How to complete this task: Once the pictures are set aside, repeat all of the data below exactly.

Supplied records:
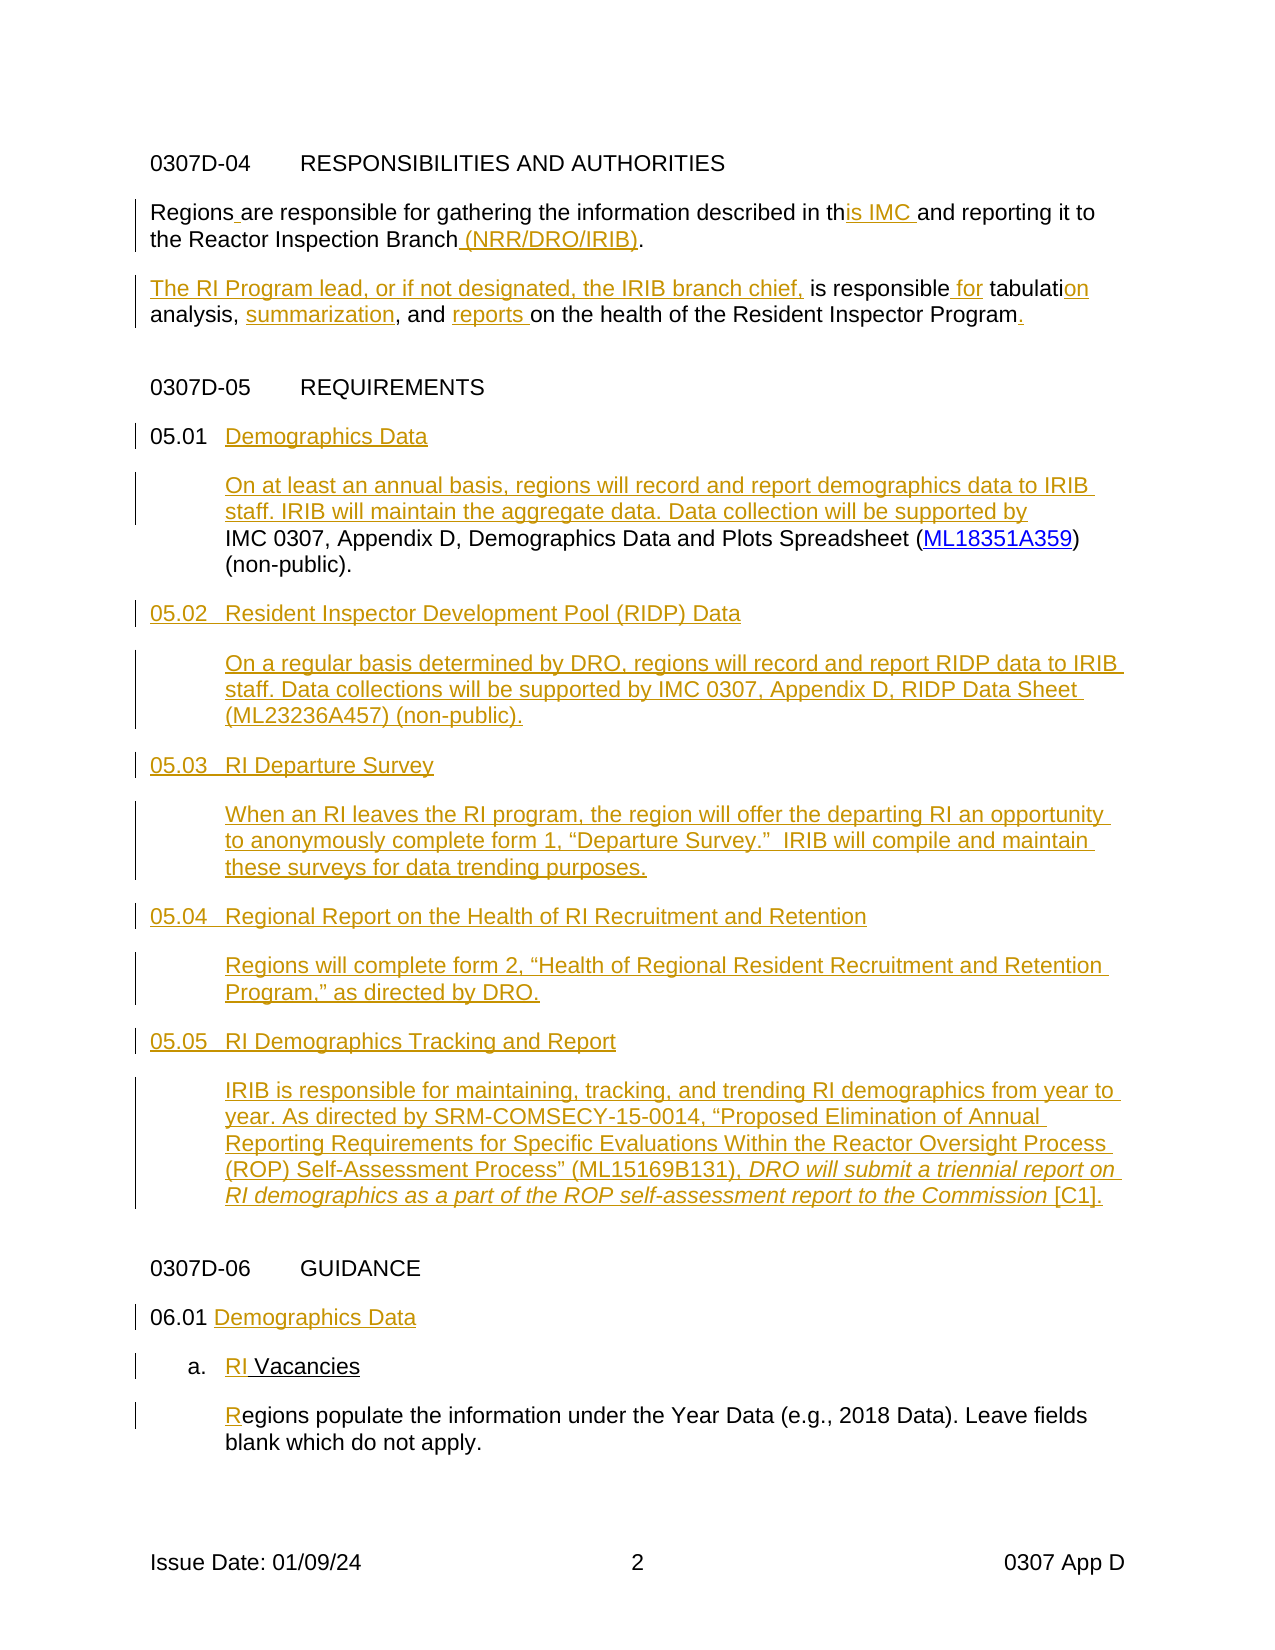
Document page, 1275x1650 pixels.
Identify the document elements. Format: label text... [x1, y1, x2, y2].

list Vacancies [187, 1353, 1125, 1379]
text IMC 0307, Appendix D, Demographics Data and Plots Spreadsheet (ML18351A359) (non-public). [225, 472, 1125, 577]
subtitle 0307D-04 RESPONSIBILITIES AND AUTHORITIES [150, 150, 1125, 176]
subtitle 0307D-06 GUIDANCE [150, 1254, 1125, 1281]
text Regionsare responsible for gathering the information described in thand reporting it to the Reactor Inspection Branch. [150, 199, 1125, 252]
subtitle 06.01 [150, 1304, 1125, 1330]
text egions populate the information under the Year Data (e.g., 2018 Data). Leave fields blank which do not apply. [225, 1402, 1125, 1455]
subtitle 05.01 [150, 423, 1125, 449]
text is responsible tabulati analysis, , and on the health of the Resident Inspector Program [150, 275, 1125, 328]
subtitle 0307D-05 REQUIREMENTS [150, 373, 1125, 400]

Output of the exercise:
Document page, 1275x1650 pixels.
Identify the document elements. Format: label text... [x1, y1, x2, y2].

list Vacancies [187, 1353, 1125, 1379]
text IMC 0307, Appendix D, Demographics Data and Plots Spreadsheet (ML18351A359) (non-public). [225, 472, 1125, 577]
subtitle 0307D-04 RESPONSIBILITIES AND AUTHORITIES [150, 150, 1125, 176]
subtitle 0307D-06 GUIDANCE [150, 1254, 1125, 1281]
text Regionsare responsible for gathering the information described in thand reporting it to the Reactor Inspection Branch. [150, 199, 1125, 252]
subtitle 06.01 [150, 1304, 1125, 1330]
text egions populate the information under the Year Data (e.g., 2018 Data). Leave fields blank which do not apply. [225, 1402, 1125, 1455]
subtitle 05.01 [150, 423, 1125, 449]
text is responsible tabulati analysis, , and on the health of the Resident Inspector Program [150, 275, 1125, 328]
subtitle 0307D-05 REQUIREMENTS [150, 373, 1125, 400]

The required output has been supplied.